ASH (with the support of the Mirror) calls time on young adults smoking
The Mirror reports that ‘plans to raise the legal age of buying tobacco to 21’ are being looked at by ‘health officials’.
The 'exclusive' report is accompanied by a leading article in which the paper throws its weight behind the idea.
The fingerprints of ASH are all over the story so I was surprised to be asked to respond.
In fact the Mirror asked for 200 words to be published alongside a comment from ASH. Neither is online but this is my (edited) contribution:
If you can have sex at 16 and drive a car at 17, you should be allowed to buy tobacco at 18.
In the eyes of the law, you’re an adult at 18. Treating young adults like children insults their intelligence.
You certainly don’t have to be 21 to know that smoking is potentially harmful.
But raising the age of sale won’t stop young people smoking. It will simply drive tobacco underground.
Far from protecting younger consumers, it will expose more to illicit and counterfeit tobacco, origin unknown.
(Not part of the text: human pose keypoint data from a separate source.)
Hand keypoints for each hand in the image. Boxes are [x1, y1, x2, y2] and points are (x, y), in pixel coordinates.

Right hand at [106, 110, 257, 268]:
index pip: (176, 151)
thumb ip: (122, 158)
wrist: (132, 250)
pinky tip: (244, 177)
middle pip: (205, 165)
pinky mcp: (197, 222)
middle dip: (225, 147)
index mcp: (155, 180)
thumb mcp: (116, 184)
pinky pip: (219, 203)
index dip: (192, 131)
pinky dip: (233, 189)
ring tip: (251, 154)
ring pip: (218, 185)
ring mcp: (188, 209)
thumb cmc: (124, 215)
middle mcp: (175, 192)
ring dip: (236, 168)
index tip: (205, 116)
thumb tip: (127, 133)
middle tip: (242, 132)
In response ASH CEO Deborah Arnott wrote:
Simon Clark, whose organisation, Forest, is funded by tobacco firms, says if you’re old enough to have sex at 16 or join the Army, you’re old enough to smoke. But he’s wrong.
Cut to the Mirror’s leading article:
Every anti-smoking measure was at first opposed by the tobacco lobby.
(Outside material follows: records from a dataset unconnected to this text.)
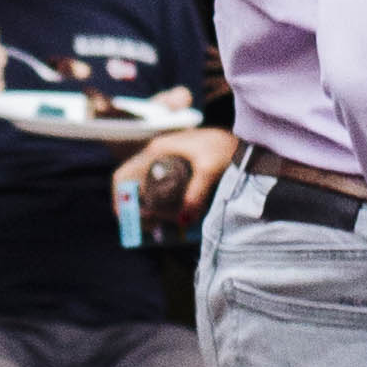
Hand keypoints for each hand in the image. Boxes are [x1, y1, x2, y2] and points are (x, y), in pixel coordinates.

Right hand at [111, 121, 236, 227]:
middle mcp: (157, 153)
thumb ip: (196, 194)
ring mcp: (166, 159)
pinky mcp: (177, 167)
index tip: (128, 221)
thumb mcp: (210, 170)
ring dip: (149, 208)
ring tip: (161, 225)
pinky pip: (158, 188)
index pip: (124, 175)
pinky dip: (160, 204)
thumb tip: (184, 220)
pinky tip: (174, 217)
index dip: (120, 200)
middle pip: (132, 184)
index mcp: (158, 150)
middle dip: (135, 209)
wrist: (245, 139)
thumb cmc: (226, 148)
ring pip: (145, 188)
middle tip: (150, 228)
A rule of thumb is that the louder the criticism of laws intended to save lives, the more effective they are likely to be.
Call me cynical but I wonder if Deborah wrote that as well!
Reader Comments (3)
"But he’s wrong."
Well that settles that then...
Remember the days when the Mirror supported and voiced the concerns of the little people instead of powerful overpaid lobbyists using charity status as a front?
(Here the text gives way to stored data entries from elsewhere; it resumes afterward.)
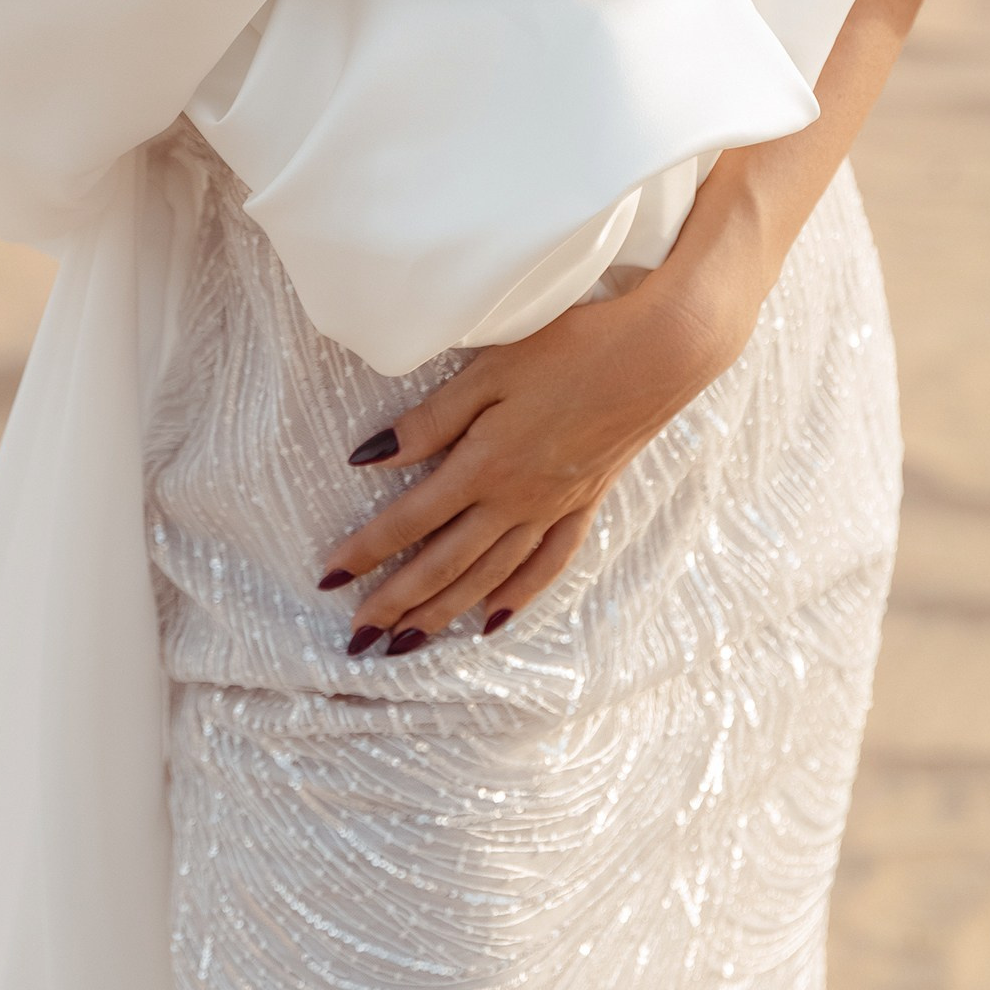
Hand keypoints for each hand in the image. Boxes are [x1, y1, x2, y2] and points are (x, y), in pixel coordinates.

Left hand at [323, 249, 762, 651]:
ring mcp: (554, 507)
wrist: (662, 354)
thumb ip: (430, 421)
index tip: (327, 578)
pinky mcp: (586, 501)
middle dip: (396, 602)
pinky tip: (494, 621)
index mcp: (485, 465)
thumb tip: (369, 457)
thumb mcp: (490, 371)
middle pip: (444, 563)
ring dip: (445, 612)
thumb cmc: (572, 346)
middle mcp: (516, 499)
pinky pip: (547, 564)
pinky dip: (518, 596)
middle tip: (356, 638)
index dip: (365, 551)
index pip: (410, 520)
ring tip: (408, 643)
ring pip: (490, 575)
I just hope that Boris's Government isn't taken in by this but as it appears to be blind to what the public wants, it will just have to learn the hard way like Labour, which has never won an election since the imposition of the draconian blanket smoking ban which began its demise and lost it the working class vote and "the poor" which appears to be a group of people whose only purpose is to exist for the likes of the Mirror and it's buddies in ASH to patronise and claim ownership of.
Remember too all those smokerphobic politicians like LibDem Stephen Williams who got booted out because people were sick of his campaign to remove their consumer rights with plain packs?
People do not like being preached to, controlled, harrassed or persecuted, or being made to fund the salaries of wealthy lobbyists when they earn so little, and in truth, most people other than the middle class snobs in the Mirror's boardroom, couldn't give a damn about this issue.
However, the public is beginning to recognise that smoking and other lifestyle tyranny is no longer about health but politics and used as the template in which public health intends to suck the joy out of life and living by transfering the scaremongering of smoking and tobacco to other products as well as trawling in more sin taxes for the Treasury.
Tobacco control is a lucrative grift. The alleged public health benefits are secondary and elusive--since the interventions are often symbolic and contradicted by actual evidence.